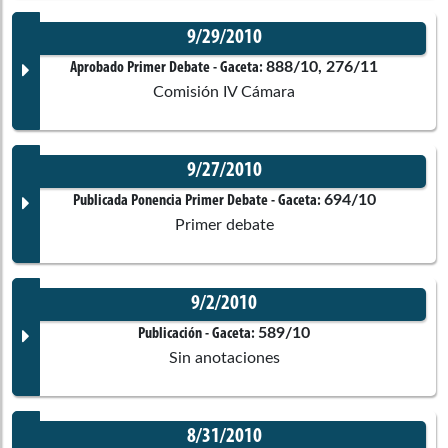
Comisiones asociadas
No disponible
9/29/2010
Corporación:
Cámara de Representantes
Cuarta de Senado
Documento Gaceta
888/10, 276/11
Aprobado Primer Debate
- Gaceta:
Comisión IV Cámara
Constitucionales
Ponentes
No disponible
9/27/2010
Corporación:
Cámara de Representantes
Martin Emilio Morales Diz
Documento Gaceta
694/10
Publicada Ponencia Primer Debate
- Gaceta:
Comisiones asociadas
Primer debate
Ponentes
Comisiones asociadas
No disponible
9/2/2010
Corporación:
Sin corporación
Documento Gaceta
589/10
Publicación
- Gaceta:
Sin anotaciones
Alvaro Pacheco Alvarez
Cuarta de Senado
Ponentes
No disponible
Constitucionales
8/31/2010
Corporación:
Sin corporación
===
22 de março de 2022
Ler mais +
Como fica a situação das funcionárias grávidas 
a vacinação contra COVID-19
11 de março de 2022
===
Convert the lines from the one containing "22 de março de 2022" through the one containing "11 de março de 2022", both included, into a Markdown table. Use a Row column for the row number and a Text column for the line, and skip any blank lines.

Result:
| Row | Text |
|---|---|
| 1 | 22 de março de 2022 |
| 2 | Ler mais + |
| 3 | Como fica a situação das funcionárias grávidas  |
| 4 | a vacinação contra COVID-19 |
| 5 | 11 de março de 2022 |